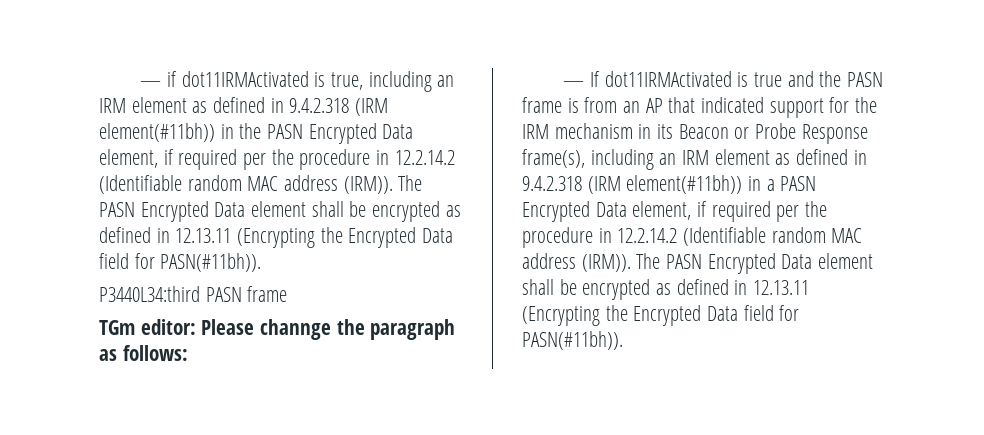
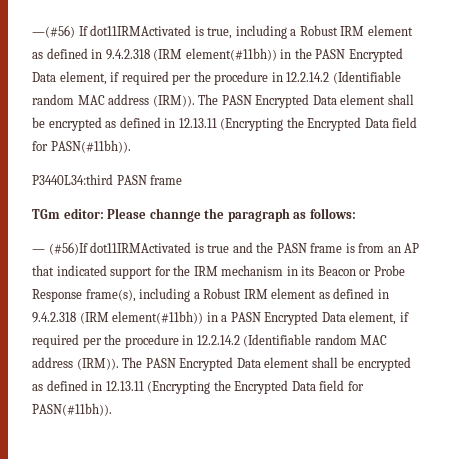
[140,71,178,87] — if -> [32,25,88,38] —(#56) If
[437,75,455,87] an -> [290,25,338,36] a Robust
[590,71,601,87] If -> [48,242,88,255] (#56)If
[659,153,677,165] an -> [193,288,242,299] a Robust

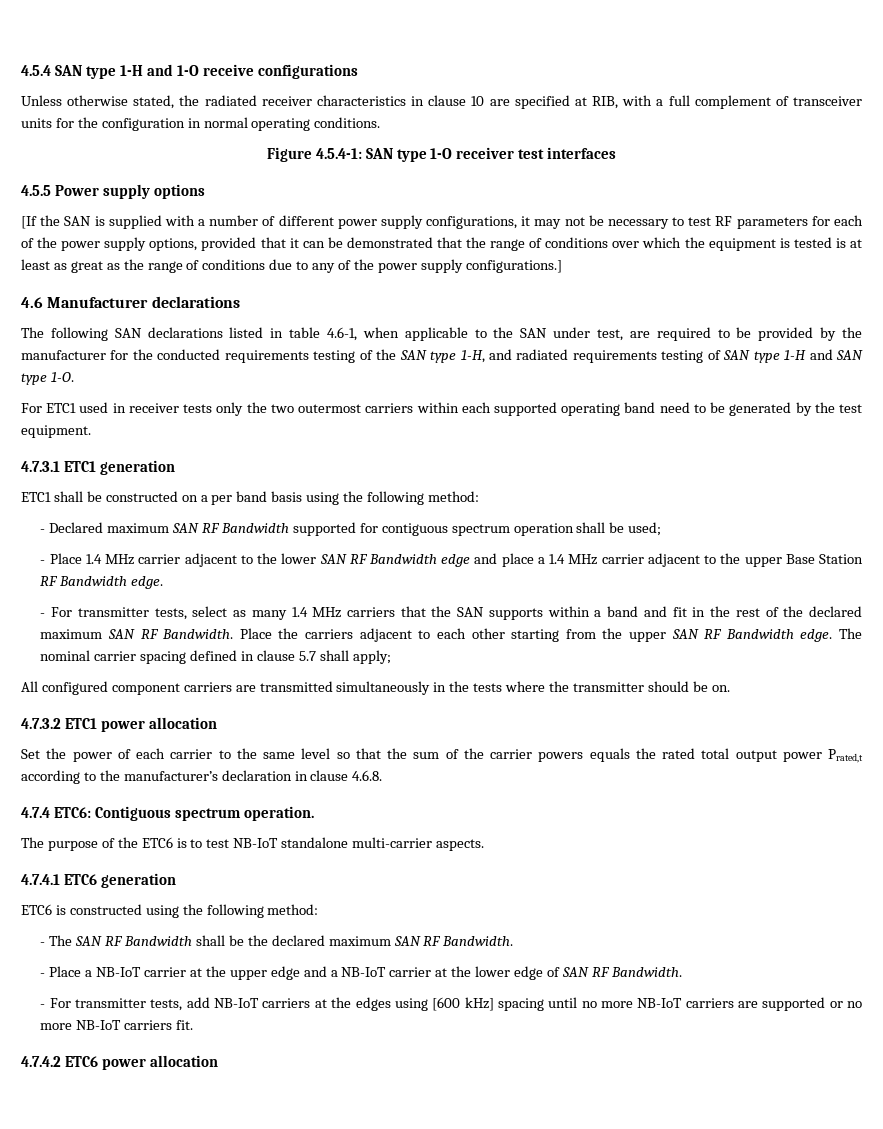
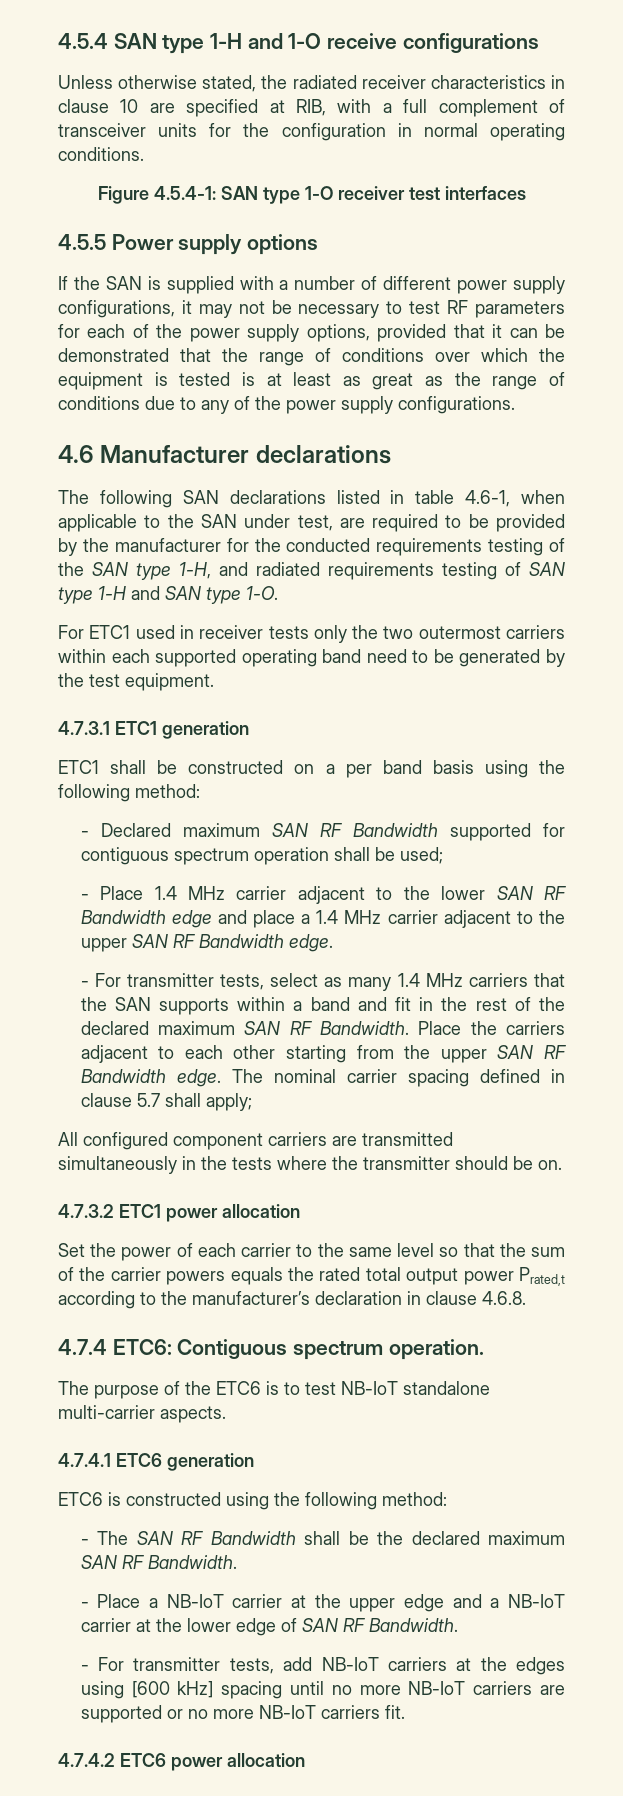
[21,216,37,229] [If -> [58,276,68,290] If
[465,260,562,273] configurations.] -> [398,396,515,414] configurations.
[785,554,864,564] Base Station -> [131,934,168,948] SAN

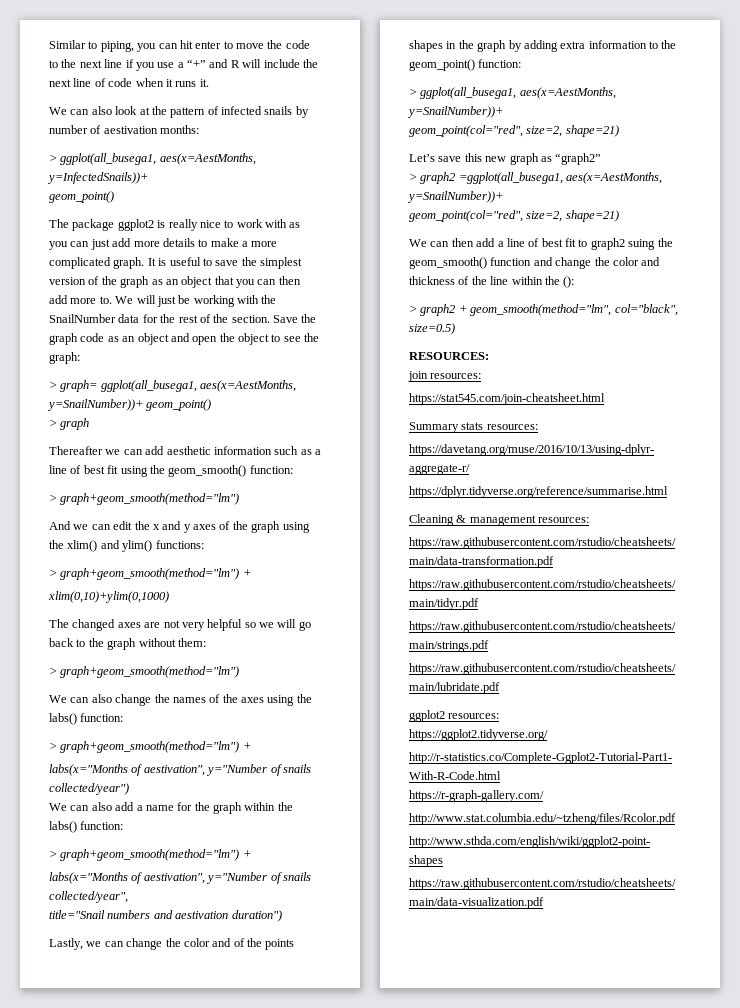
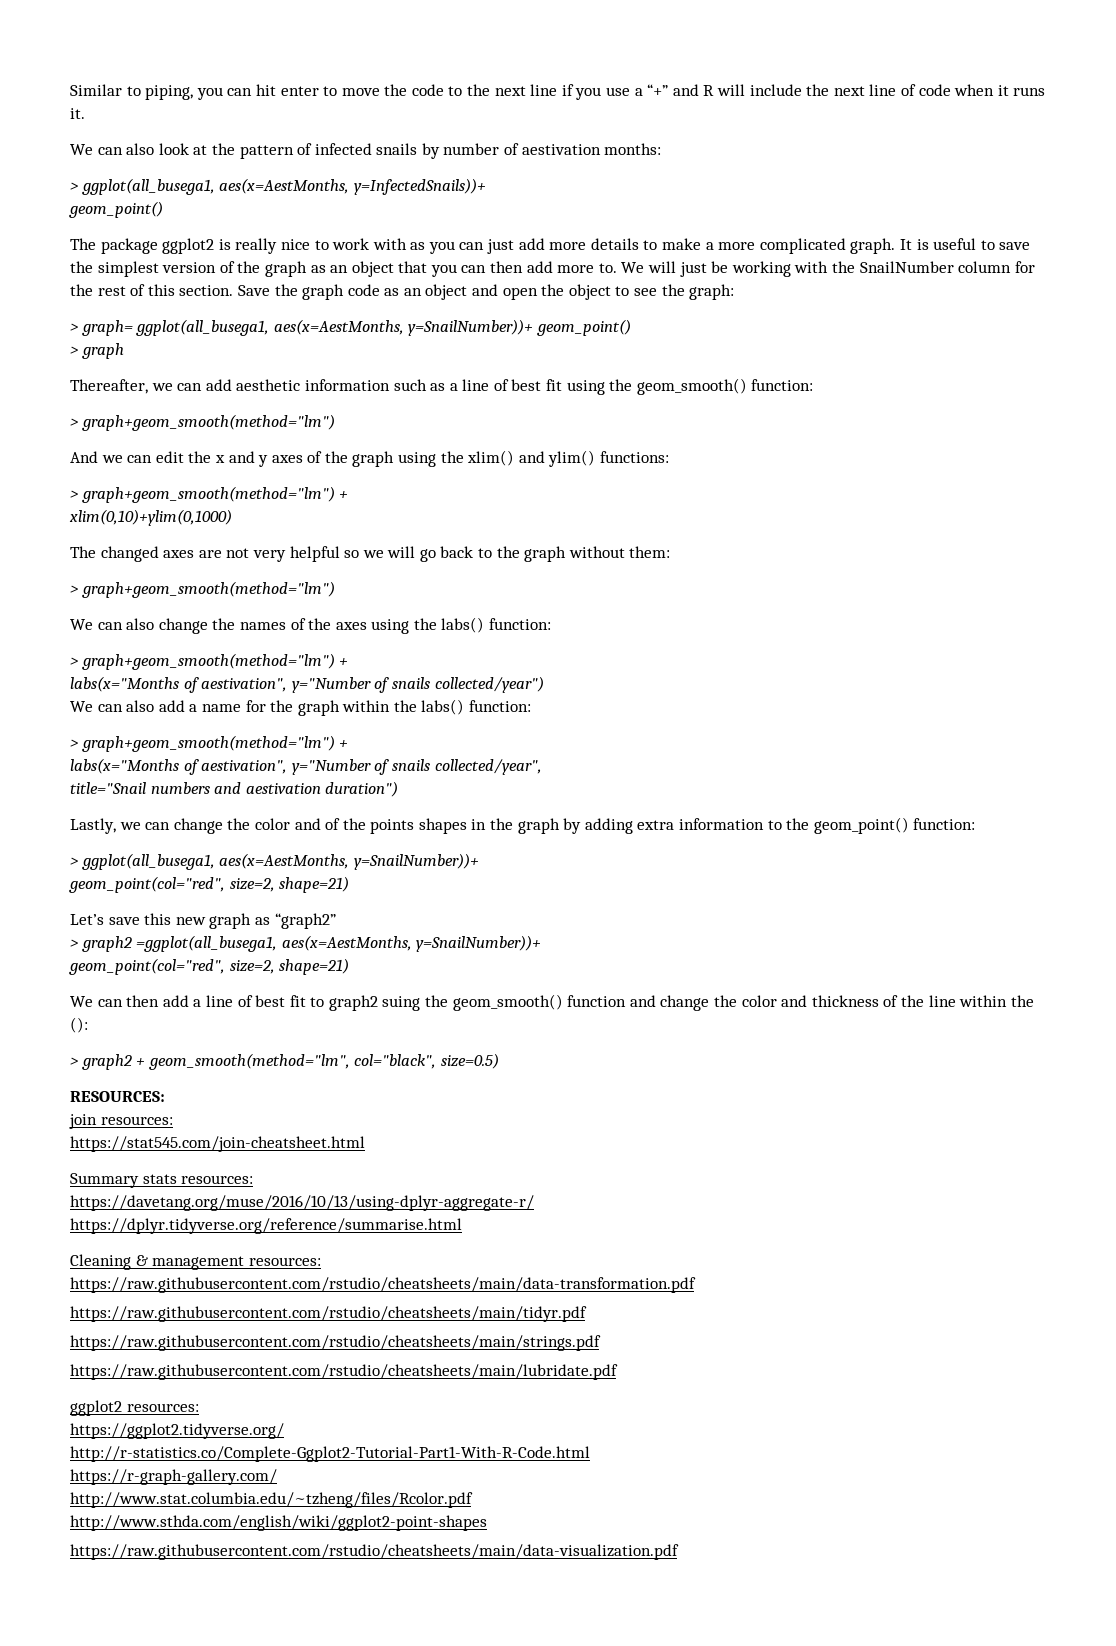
[118,314,140,323] data -> [958,261,1012,273] column
[213,314,229,323] the -> [147,284,175,296] this
[49,446,103,455] Thereafter -> [70,379,148,394] Thereafter,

- ACTION ITEM: The whole listing above needs to be copied exactly; please keep the pictures out.

- ANSWER BELOW:
[140,71,178,87] — if -> [32,25,88,38] —(#56) If
[437,75,455,87] an -> [290,25,338,36] a Robust
[590,71,601,87] If -> [48,242,88,255] (#56)If
[659,153,677,165] an -> [193,288,242,299] a Robust

[21,216,37,229] [If -> [58,276,68,290] If
[465,260,562,273] configurations.] -> [398,396,515,414] configurations.
[785,554,864,564] Base Station -> [131,934,168,948] SAN

[118,314,140,323] data -> [958,261,1012,273] column
[213,314,229,323] the -> [147,284,175,296] this
[49,446,103,455] Thereafter -> [70,379,148,394] Thereafter,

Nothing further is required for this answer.